MAULID NABI, NATAL DAN ASAL MUASAL INDONESIA
Kemarin saya sempat berfikir selama beberapa waktu yang cukup lama untuk memberikan ucapan Selamat Natal yang waktunya hampir bersamaan dengan hari peringatan kelahiran Nabi, atau Malid Nabi Muhammad saw. Lalu sayapun menulis ucapan Selamat Natal yang saya akhiri dengan sholawat atas Nabi Muhammad.
Di tempat yang jauh, di Kota Solo sayapun kemudian tiba-tiba dikejutkan dengan berita, bahwa ada seorang Pendeta yang mengakhiri acara Natal di Gereja dengan melantunkan sholawat atas Nabi Muhammad saw. bersama para jemaatnya sebagai bentuk penghormatannya pula pada rombongan para tamu Mahasiswa UIN Sunan Kalijogo Yogyakarta yang sebelumnya melakukan sholat maghrib berjamaah di Gereja tsb.
Saya berfikir, fenomena kehidupan beragama seperti ini adalah hal yang sangat baik bagi proses kembalinya kehidupan beragama di Indonesia yang penuh semangat toleransi seperti yang berabad-abad terjadi di negeri ini.
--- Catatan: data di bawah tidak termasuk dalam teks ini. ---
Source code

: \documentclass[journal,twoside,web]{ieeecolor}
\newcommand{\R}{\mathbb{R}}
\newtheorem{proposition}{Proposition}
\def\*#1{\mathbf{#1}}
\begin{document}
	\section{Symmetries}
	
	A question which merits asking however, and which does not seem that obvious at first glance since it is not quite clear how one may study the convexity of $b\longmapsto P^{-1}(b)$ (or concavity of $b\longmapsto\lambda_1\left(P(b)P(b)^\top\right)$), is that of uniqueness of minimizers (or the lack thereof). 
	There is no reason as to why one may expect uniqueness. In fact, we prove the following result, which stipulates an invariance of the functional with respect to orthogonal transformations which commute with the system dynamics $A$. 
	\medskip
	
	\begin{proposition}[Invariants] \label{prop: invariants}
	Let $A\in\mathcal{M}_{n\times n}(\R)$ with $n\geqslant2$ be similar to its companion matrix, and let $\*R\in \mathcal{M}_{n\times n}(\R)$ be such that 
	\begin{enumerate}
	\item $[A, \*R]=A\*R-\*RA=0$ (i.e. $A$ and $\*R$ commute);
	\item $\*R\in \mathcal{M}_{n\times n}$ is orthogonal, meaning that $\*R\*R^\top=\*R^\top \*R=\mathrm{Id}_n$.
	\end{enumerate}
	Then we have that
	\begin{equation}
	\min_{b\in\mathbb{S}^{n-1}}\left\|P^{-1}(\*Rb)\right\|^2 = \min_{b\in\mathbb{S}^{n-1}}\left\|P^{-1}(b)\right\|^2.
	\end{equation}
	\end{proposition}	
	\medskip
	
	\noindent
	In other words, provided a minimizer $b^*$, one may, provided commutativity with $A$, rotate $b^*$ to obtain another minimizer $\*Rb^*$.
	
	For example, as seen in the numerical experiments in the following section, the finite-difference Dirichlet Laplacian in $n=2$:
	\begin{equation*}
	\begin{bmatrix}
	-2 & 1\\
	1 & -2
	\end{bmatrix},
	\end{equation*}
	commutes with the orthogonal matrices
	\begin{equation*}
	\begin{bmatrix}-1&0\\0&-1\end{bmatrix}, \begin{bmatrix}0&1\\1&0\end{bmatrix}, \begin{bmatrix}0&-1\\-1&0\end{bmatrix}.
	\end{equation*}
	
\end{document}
Jika hal seperti ini terus ditumbuh kembangkan dan dilestarikan, maka pengaruh gerakan predator yang menjelma menjadi pemuka-pemuka agama dengan semangat penyesatan dan pengkafirannya akan mudah dihalau selamanya.
Indonesia negeri yang dicipta untuk menjadi kiblat toleransi kehidupan beragama di dunia. Berawal dari Majapahit yang terdiri dari 9 huruf, Sumpah Palapa Gajah Mada yang nama penggagasnya mempunyai 9 huruf pula, lalu tercipta INDONESIA yang juga mempunyai 9 huruf, kemudian menjadilah Bhineka Tunggal Ika yang diperjuangkan mati-matian oleh Nahdlatul Ulama yang berlambang dunia dengan seutas tali yang disinari 9 bintang.
Kehidupan beragama yang damai, penuh toleransi, saling menghormati dan menghargai adalah kunci untuk memasuki alam hakikat. Dan ketika manusia telah menemukan hakikat dalam hidup dan kehidupannya, ia tak ubahnya sudah seperti Nabi...(SHE).